Pakistan is stepping up its use of sharia-compliant financing to fund infrastructure deals, which could help to promote the use of longer-term transactions in Islamic finance.
Islamic deals are backed by specific assets, which makes them convenient for infrastructure projects. But traditionally, Islamic bonds and loans have shorter tenors – often around five years – than their conventional equivalents.
This is partly because Islamic markets are generally not as deep and liquid, and products are not as standardised.

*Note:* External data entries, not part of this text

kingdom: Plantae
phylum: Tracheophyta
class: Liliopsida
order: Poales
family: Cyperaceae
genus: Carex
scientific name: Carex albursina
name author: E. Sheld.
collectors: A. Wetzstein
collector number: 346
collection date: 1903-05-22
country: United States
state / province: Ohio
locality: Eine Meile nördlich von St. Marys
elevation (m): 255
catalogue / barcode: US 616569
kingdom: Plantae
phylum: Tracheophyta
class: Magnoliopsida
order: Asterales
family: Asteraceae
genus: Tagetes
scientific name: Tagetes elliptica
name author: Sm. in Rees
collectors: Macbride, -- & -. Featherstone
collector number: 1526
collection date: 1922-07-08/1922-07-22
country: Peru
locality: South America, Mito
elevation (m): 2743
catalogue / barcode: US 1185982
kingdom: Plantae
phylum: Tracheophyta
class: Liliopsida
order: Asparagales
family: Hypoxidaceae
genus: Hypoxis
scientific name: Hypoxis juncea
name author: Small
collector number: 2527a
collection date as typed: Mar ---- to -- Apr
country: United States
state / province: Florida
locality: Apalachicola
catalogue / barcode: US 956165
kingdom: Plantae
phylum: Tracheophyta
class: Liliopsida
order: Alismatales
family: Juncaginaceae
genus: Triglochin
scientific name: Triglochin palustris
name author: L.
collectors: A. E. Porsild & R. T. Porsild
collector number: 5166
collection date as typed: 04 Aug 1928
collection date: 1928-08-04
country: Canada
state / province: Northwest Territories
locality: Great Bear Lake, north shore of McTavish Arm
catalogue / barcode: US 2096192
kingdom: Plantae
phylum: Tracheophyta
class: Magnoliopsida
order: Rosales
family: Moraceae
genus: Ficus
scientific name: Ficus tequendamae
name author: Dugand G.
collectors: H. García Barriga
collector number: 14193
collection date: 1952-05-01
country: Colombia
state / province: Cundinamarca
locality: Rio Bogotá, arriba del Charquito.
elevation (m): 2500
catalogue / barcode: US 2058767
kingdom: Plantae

Also, Islamic banks mostly hold short-term deposits on their books.
This month, however, Pakistani banks arranged 100 billion rupees ($955 million) worth of 10-year Islamic bonds (sukuk) for a hydropower plant, the largest infrastructure deal to use Islamic financing in the country.
Opportunities for similar deals are growing with $45 billion worth of domestic infrastructure projects planned by Pakistan’s government under an initiative dubbed the China-Pakistan Economic Corridor (CPEC), agreed between the states in 2014.
Islamic banks have become increasingly willing to manage any mismatch between their short-term deposit bases and such long-term projects, said Abdullah Ghaffar, head of investment banking at Al Baraka Bank Pakistan.
“Excess liquidity with Islamic banks is pushing them towards each and every opportunity emanating from the CPEC,” Ghaffar said.
The government is providing encouragement; in November, Finance Minister Ishaq Dar said predominantly Muslim Pakistan wanted to make sharia-compliant financing its first choice for infrastructure and long-term financing needs.
The government plans to shift between 20 and 40 percent of its debt financing to Islamic sources from conventional ones, Dar said without specifying a timeframe.
Islamic finance is being used in deals involving foreign lenders, including large Chinese banks keen to revive ancient “Silk Road” trade links with Pakistan through CPEC projects.
The first CPEC transaction, a $1.95 billion loan syndication signed off in January to finance a coal mining project and associated power plant in Sindh province, was financed mostly by large Chinese banks. But the deal featured two sharia-compliant tranches worth a combined 16 billion rupees extended by Faysal Bank, Meezan Bank and Habib Bank.
“Given the diversity of the Silk Road I think we will see more structures like this,” said Andrew Compton, Hong Kong-based counsel at law firm Linklaters, which advised on the deal.
The transaction used a lease-based structure known as ijara, a common sharia-compliant contract. “This model is now out there, so this process could be replicated with some success.”
The law firm said it was working on other infrastructure transactions across Asia, including a hydropower plant and a wind farm in Pakistan and a coal power plant in Indonesia.